In using synesthetic imagery, Baudelaire affirms his rejection of the didactic, or teaching, function of art as well as his rejection of the dominant morality of his era. For Baudelaire, art and life both should be about the exploration of the self and the nature of reality. His poems thus lack any one clear message about how the world is or how humans ought to behave. Instead, synesthetic imagery creates a luminescent haze around the ordinary. Uncertainty, transformation, and beauty are thus emphasized. This affirms the importance of seeking and questioning divine mystery.
Synesthetic imagery is central to Baudelaire's famous theory of poetics, known as his theory of correspondences. This theory is both explained and demonstrated in the poem "Correspondences." The poem begins with a description of how "messages" are sent to humanity from "Nature's temple" as we move through the "forest of symbols." This forest of symbols is a place where "the sounds, the scents, the colors correspond." However, this interrelationship is an "ech[o]" that reaches us from "somewhere else."
The poem's third stanza offers examples of these correspondences, characterized in the second stanza as a "blending ... / into one deep and shadowy unison." This imagery includes "odors succulent as young flesh, / sweet as flutes, and green as any grass." These mixed sense-impressions or correspondences are the manifestations of "infinite things." They thus create "raptures" in the mind and on the level of sensory pleasure.
The infinite or spiritual is "echoes" in the world below. These echoes are what mankind can grasp through his senses, thus providing some experience of the infinite. In the poem "Previous Existence," the speaker describes the sea "bearing images of heaven on the swell." These images of heaven are inherently synesthetic: they blend "the sovereign music that they made / with sunset colors mirrored" in the speaker's eyes.

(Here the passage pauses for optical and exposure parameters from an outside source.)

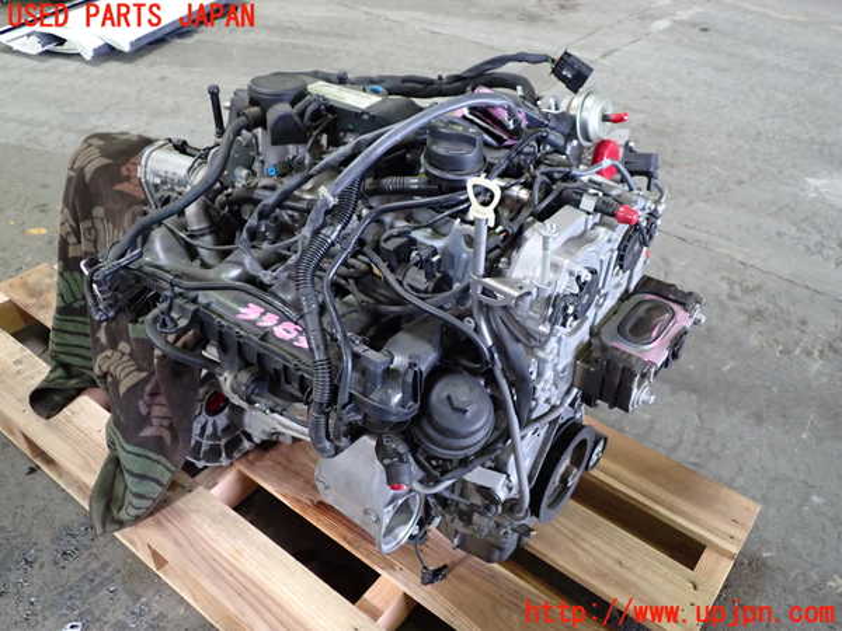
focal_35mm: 30
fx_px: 730
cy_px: 316
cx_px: 421
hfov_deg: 60.0
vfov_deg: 46.8
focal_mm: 5.4
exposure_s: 1/30
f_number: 2.3
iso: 320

In several poems, birds symbolize the individual being trapped while possessing the ability to transcend. In "Consecration," the poet's scornful wife speaks of her plan to trap him through his adoration and love for her and then destroy him. "[A]s if a sparrow trembled in my fist / I'll tear his beating heart out of his flesh," she declares. "The Albatross" makes an explicit connection between the albatross and the poet. The speaker describes how sailors seek amusement by trapping the albatross, an enormous white bird, and tying it to the deck of the ship where they poke at it and mock it. The speaker claims, "The Poet is like this monarch of the clouds," thus "exiled on the ground, hooted and jeered." It is his very ability to soar so high—to transcend the ordinary world—that cripples him: "he cannot walk because of his great wings." In "The Swan," the displaced swan, escaped from his cage at the poultry market, goes wandering loose through the urban filth as if it is in its natural habitat. In the swan's situation, the speaker sees the fate of all exiles, which is the fate of humanity itself: separated from God and the infinite and thrown to the world below to suffer with the knowledge of this separation.
Many of the poems use the sea to represent the infinite within the finite. The sea becomes the vehicle whereby the individual may have the experience of the infinite or at least a semblance of such experience. "Previous Existence" details how the sea expresses infinitude within the world. The speaker describes how "Solemn and magical the waves rolled in / bearing images of heaven on the swell" and bringing with them "sovereign music." In "Man and Sea," the speaker describes how man "will contemplate his soul as in a glass" by observing the sea's "endlessly unrolling surge." The sea creates an "image of himself," which he is able to enter into, at least temporarily, and have an experience of himself that transcends his normal limitations.